Tezin Türü: Yüksek Lisans
Tezin Yürütüldüğü Kurum: Orta Doğu Teknik Üniversitesi, Türkiye
Tezin Onay Tarihi: 2003
Tezin Dili: İngilizce
Öğrenci: Umut Özge
Eş Danışman: HÜSEYİN CEM BOZŞAHİN, Hüseyin Bozşahin
Özet:Languages differ in the means they avail themselves of for the structural realization of information structure, where available options are word order,prosody and morphology. Turkish has long been characterized as predominantly using word order and its variation in realizing information structure, where certain positions in a sentence are associated with certain pragmatic functions related to information structure. Prosody has been proposed to play only a secondary role interacting with word order. Contrary to this widely established view, the thesis argues that the notion that sentential positions have pragmatic functions and word order variation is a syntactic means to realize these functions can be abandoned, without any loss of explanatory power, in favor of a tune-based perspective where prosody is the sole structural determinant of information structure.
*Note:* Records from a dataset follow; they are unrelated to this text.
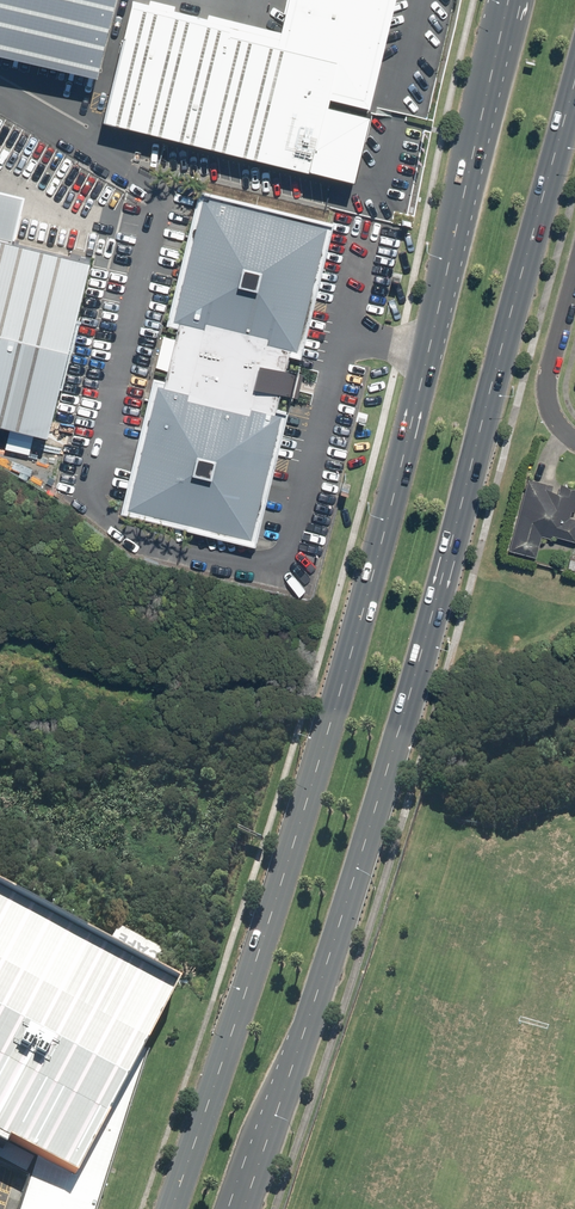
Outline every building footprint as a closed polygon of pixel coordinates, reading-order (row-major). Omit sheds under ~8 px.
[(98,75),(115,0),(0,0),(0,54),(98,75)] [(132,9),(106,120),(357,179),(399,0),(288,0),(278,43),(132,9)] [(63,432),(106,258),(8,234),(18,192),(0,187),(0,417),(63,432)] [(337,218),(205,189),(133,514),(265,543),(337,218)] [(559,490),(552,487),(554,483),(530,476),(509,548),(539,556),(544,538),(553,541),(554,537),(574,543),(574,489),(561,485),(559,490)] [(30,1146),(39,1151),(21,1208),(92,1208),(144,1043),(171,990),(0,897),(0,1131),(30,1146)]
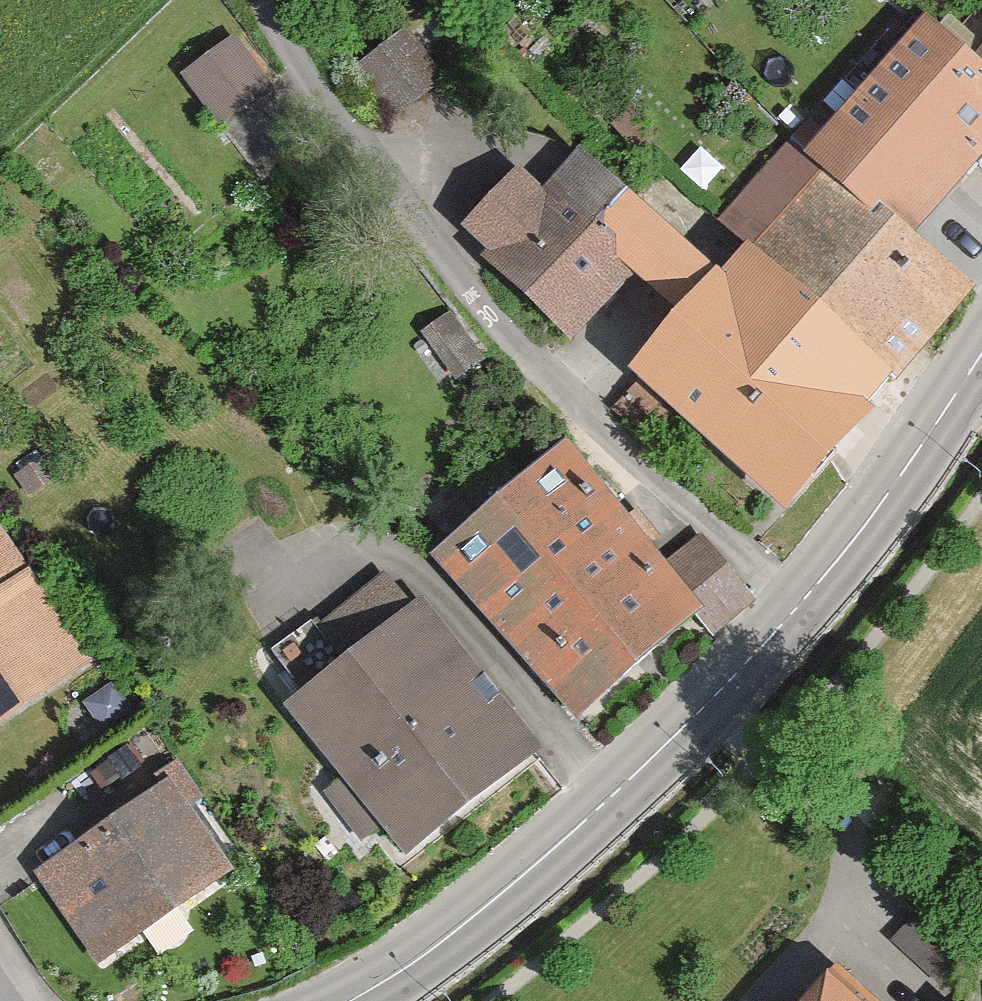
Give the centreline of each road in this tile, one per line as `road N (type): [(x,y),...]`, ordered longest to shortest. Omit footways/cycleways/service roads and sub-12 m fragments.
road 1 (residential): [(270,0),(306,79),(459,272),(618,447),(804,624)]
road 2 (secondary): [(358,1000),(418,966),(553,858),(804,624)]
road 3 (secondary): [(804,624),(981,372)]

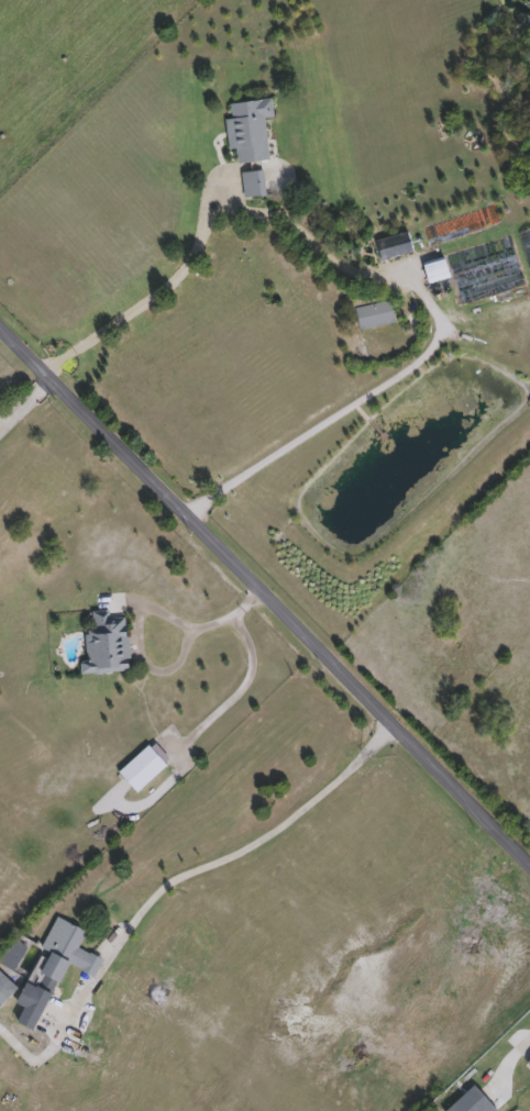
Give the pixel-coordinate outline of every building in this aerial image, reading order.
[(230,151),(227,118),(232,118),(231,104),(273,100),(275,118),(266,119),(269,162),(239,164),(238,149),(230,151)] [(245,199),(242,174),(264,171),(266,197),(245,199)] [(377,242),(409,233),(415,253),(383,262),(377,242)] [(423,265),(445,259),(451,280),(429,286),(423,265)] [(356,310),(390,302),(396,324),(361,332),(356,310)] [(130,674),(82,675),(82,664),(91,664),(89,615),(128,614),(130,674)] [(167,766),(137,793),(120,774),(150,746),(167,766)] [(66,965),(37,1033),(19,1025),(25,1009),(20,1006),(55,918),(88,931),(79,949),(103,960),(97,977),(66,965)] [(19,990),(0,1009),(0,972),(19,990)] [(498,1109),(496,1110),(449,1110),(476,1086),(498,1109)]
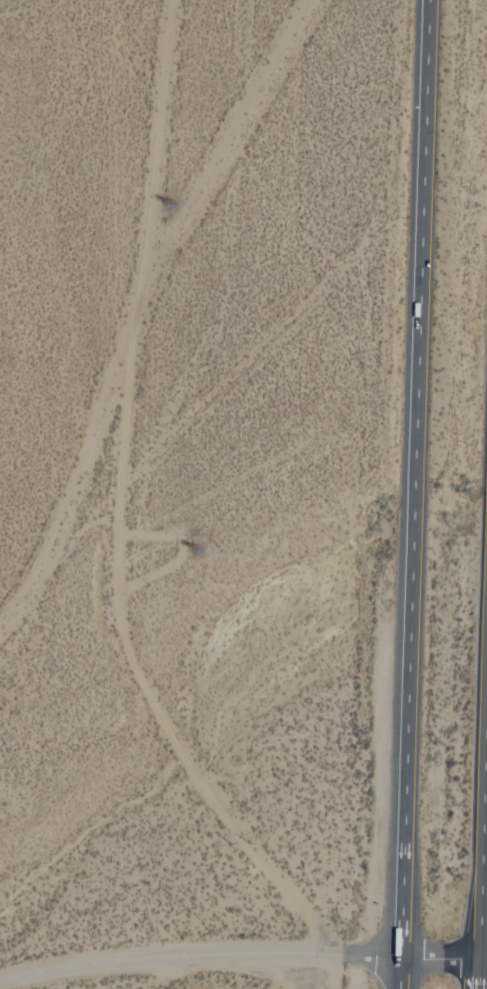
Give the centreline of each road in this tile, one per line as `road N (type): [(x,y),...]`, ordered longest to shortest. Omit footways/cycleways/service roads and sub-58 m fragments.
road 1 (track): [(168,0),(118,330),(106,492),(111,631),(171,755),(296,918),(310,954)]
road 2 (trunk): [(427,0),(401,988)]
road 3 (track): [(0,616),(67,495),(115,365),(171,249),(310,0)]
road 4 (residential): [(0,986),(179,956),(402,958)]
road 5 (trunk): [(477,960),(486,675)]

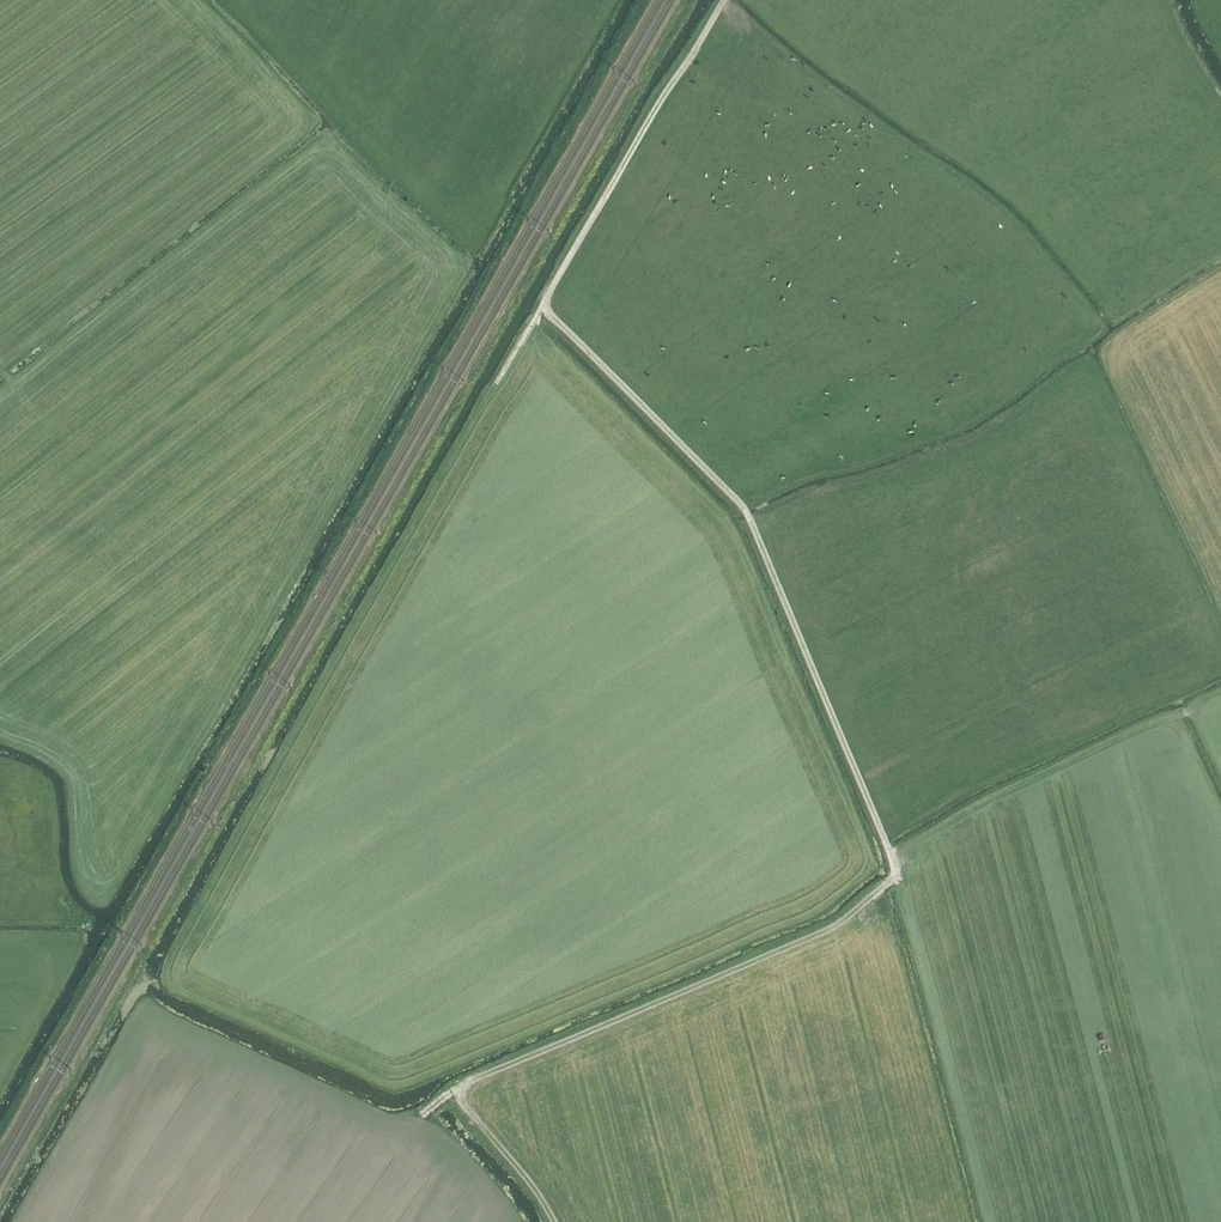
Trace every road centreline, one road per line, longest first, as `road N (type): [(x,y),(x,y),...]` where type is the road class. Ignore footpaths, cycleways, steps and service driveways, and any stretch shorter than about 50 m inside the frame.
road 1 (track): [(449,1096),(835,927),(894,881),(889,848),(733,497),(544,309),(487,403)]
road 2 (track): [(891,861),(1220,692)]
road 3 (track): [(544,309),(724,0)]
road 4 (track): [(555,1221),(501,1148),(449,1096)]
In this setting word order variations are argued to be prosodically motivated, in that Turkish phonology imposes some precedence constraints on intonational contours. Word order variation then turns out to be just a consequence as opposed to being a determinant in attaining the right information structure required by the discourse context. To substantiate these claims a tune-based account, based on Steedman's account of English information structure, is proposed for the structural realization of information structure in Turkish, whereby information structural units are directly associated with prosodic phrases intonationally marked in certain ways. Validity of the account is tried to be established by intonational analysis of recorded speech data. As for the explanatory value, the information structure phenomena that has received positional explanation in the relevant literature, are tried to be captured only in prosodic terms, without committing to positions, syntactic strategies and such.